AVAILABLE DATA:

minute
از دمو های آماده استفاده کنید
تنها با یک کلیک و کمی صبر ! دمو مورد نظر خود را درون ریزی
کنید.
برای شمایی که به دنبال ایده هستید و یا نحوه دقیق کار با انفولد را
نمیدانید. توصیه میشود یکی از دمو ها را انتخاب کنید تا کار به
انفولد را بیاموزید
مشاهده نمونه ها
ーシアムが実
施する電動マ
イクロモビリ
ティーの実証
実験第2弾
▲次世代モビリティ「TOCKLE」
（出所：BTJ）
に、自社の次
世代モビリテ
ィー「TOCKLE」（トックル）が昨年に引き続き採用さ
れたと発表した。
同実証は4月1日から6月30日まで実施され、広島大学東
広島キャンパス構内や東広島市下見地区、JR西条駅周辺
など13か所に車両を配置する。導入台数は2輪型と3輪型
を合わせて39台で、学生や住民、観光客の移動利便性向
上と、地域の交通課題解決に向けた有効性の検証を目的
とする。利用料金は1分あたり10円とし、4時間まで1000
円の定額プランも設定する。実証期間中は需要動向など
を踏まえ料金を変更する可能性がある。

EXERCISE PROMPT: Work through the listing above, counting every line that has the string "کنید" in it. Give only the final count.

RESPONSE BOX: 3